I can sell you these cheap.


----------



## n brown (Oct 15, 2019)

that chair/bog's got potential for comedy gold !


----------



## GreggBear (Oct 15, 2019)

Spent ages looking for an affordable left hand Thetford when I did my build. Chosen because it fit just right where I wanted to put it, & no problems so far.


----------



## Deleted member 79302 (Oct 26, 2019)

I squeezed a cassette toilet and shower tray at the back door


----------



## R0B (Oct 26, 2019)

MaxusMicky said:


> I squeezed a cassette toilet and shower tray at the back door


Very good!
Does the loo rotate 90 degrees?
I like the slide-out bench arrangement.


----------



## Deleted member 79302 (Oct 26, 2019)

R0B said:


> Very good!
> Does the loo rotate 90 degrees?
> I like the slide-out bench arrangement.

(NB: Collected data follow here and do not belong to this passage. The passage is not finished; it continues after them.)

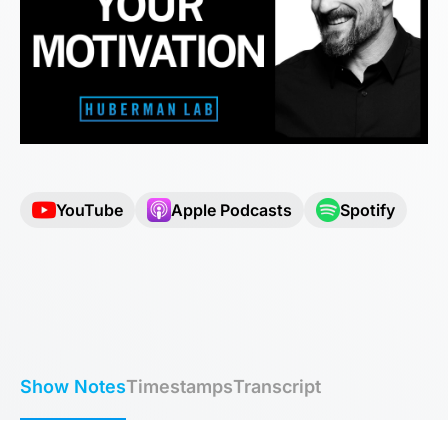
YouTube
Apple Podcasts
Spotify
Show Notes
Timestamps
Transcript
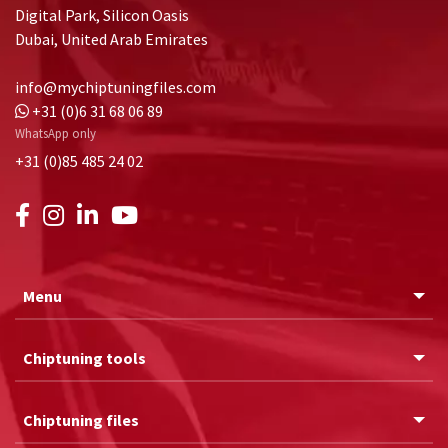
Digital Park, Silicon Oasis
Dubai, United Arab Emirates
info@mychiptuningfiles.com
+31 (0)6 31 68 06 89
WhatsApp only
+31 (0)85 485 24 02
Menu
Chiptuning tools
Chiptuning files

No it’s just a fixed (bog) standard cassette toilet I put it there so the Cassette can be taken straight out the rear doors for emptying without cutting holes in the van also it’s just a convenient place out of the way


----------



## vanmandan (Oct 26, 2019)

whilst I have a toilet & shower in my van, I have a friend (American), who refuses to use it when visiting & wishing to make a solid deposit.
he instead insits on findind a large stone in the forrest & makes his deposit beneath it.
(foreigners have such odd notions).
for fluids I prefer a 2 pint plastic milk carton.....emptied responsibly.
 I know of at least one female member who's happy to use a SheWee whilst using the same.



			Amazon.co.uk : shewee urine funnel
		


& as trevskoda points out......
only dirty people wash.


----------



## trevskoda (Oct 26, 2019)

You should never wash around the naughty bits as it keeps the flies of ones dinner.


----------



## mickymost (Oct 27, 2019)

orcadia said:


> Thanks, that's useful advice about using a detergent spray. I did laugh at the McDonalds comment though - we tend to visit the Highlands and rural areas of Scotland - not a lot of McD's to be found there.





Are you sure are you really sure I thought in Scotland every other person would have the name McDonald?


----------



## trevskoda (Oct 27, 2019)

vanmandan said:


> whilst I have a toilet & shower in my van, I have a friend (American), who refuses to use it when visiting & wishing to make a solid deposit.
> he instead insits on findind a large stone in the forrest & makes his deposit beneath it.
> (foreigners have such odd notions).
> for fluids I prefer a 2 pint plastic milk carton.....emptied responsibly.
> ...


2 pints,you need to see the doctor.


----------



## bobj808 (Oct 27, 2019)

Whe we bought our camper it had no proper toilet, just a wee low thing kept in a cupboard. A joiner friend removed the wardrobe and installed a small - but big enough - shower room. We got a Thetford Porta Potti (manual one) which sat on the shower tray (took up 2/3 of the tray space). Just lifted it out to have a shower. Liked it as it is the same height as the toilets in our house so no crouching with knees up beside chin lol.


----------